Excerpts from a dataset:
--*--

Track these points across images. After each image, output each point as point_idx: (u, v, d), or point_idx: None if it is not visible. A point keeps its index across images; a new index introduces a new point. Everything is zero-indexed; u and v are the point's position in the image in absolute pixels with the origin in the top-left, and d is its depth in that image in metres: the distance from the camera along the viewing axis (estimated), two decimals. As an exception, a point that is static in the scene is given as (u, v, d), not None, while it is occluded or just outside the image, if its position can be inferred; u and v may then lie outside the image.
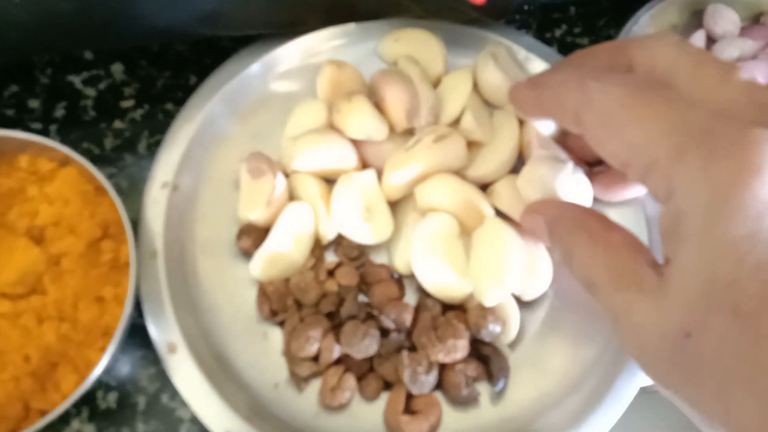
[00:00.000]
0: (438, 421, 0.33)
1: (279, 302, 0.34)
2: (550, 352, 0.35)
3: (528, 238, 0.31)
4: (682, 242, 0.21)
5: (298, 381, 0.33)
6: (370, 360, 0.33)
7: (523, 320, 0.35)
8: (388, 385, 0.34)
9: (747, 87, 0.22)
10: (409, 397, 0.33)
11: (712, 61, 0.23)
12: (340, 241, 0.36)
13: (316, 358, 0.33)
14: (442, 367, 0.33)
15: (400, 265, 0.36)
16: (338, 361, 0.34)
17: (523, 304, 0.35)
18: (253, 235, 0.35)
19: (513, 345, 0.35)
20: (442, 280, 0.34)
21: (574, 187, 0.33)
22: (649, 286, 0.22)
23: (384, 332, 0.34)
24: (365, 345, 0.32)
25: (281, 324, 0.35)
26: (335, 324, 0.34)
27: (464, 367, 0.33)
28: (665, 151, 0.21)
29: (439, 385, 0.33)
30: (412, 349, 0.33)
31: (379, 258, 0.37)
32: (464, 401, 0.33)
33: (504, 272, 0.32)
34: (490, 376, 0.34)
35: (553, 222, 0.29)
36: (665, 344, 0.21)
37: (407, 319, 0.33)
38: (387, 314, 0.33)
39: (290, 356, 0.34)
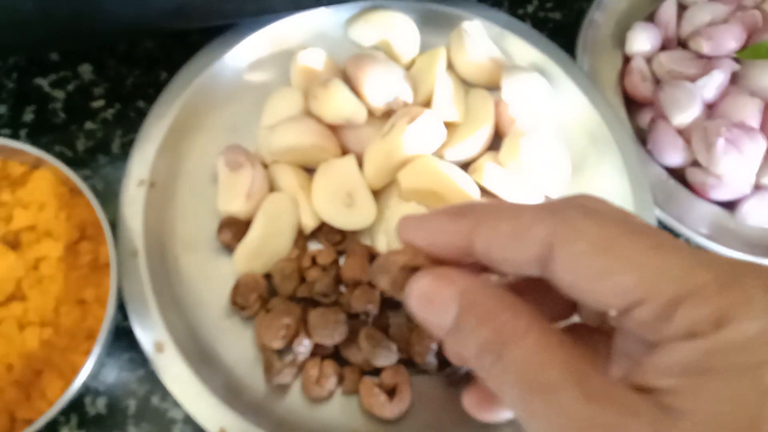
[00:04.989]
0: (408, 396, 0.32)
1: (243, 297, 0.34)
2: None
3: (417, 308, 0.21)
4: (718, 376, 0.18)
5: (270, 377, 0.32)
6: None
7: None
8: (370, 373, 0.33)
9: None
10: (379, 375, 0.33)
11: None
12: (322, 228, 0.36)
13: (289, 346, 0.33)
14: (408, 344, 0.33)
15: (381, 247, 0.35)
16: (313, 354, 0.33)
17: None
18: (234, 228, 0.35)
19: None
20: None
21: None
22: (646, 411, 0.18)
23: (351, 315, 0.33)
24: (335, 332, 0.32)
25: (250, 318, 0.34)
26: (306, 308, 0.33)
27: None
28: (712, 278, 0.18)
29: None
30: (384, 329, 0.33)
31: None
32: (431, 368, 0.33)
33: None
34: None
35: (471, 295, 0.20)
36: None
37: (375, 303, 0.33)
38: (356, 301, 0.33)
39: (262, 347, 0.33)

--*--

What to produce: Look above for the line with "0: (438, 421, 0.33)" and the line with "20: (442, 280, 0.34)". Retype those two lines and every line between them exactly, adding nothing.

Expected answer:
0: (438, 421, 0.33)
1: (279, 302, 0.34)
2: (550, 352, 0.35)
3: (528, 238, 0.31)
4: (682, 242, 0.21)
5: (298, 381, 0.33)
6: (370, 360, 0.33)
7: (523, 320, 0.35)
8: (388, 385, 0.34)
9: (747, 87, 0.22)
10: (409, 397, 0.33)
11: (712, 61, 0.23)
12: (340, 241, 0.36)
13: (316, 358, 0.33)
14: (442, 367, 0.33)
15: (400, 265, 0.36)
16: (338, 361, 0.34)
17: (523, 304, 0.35)
18: (253, 235, 0.35)
19: (513, 345, 0.35)
20: (442, 280, 0.34)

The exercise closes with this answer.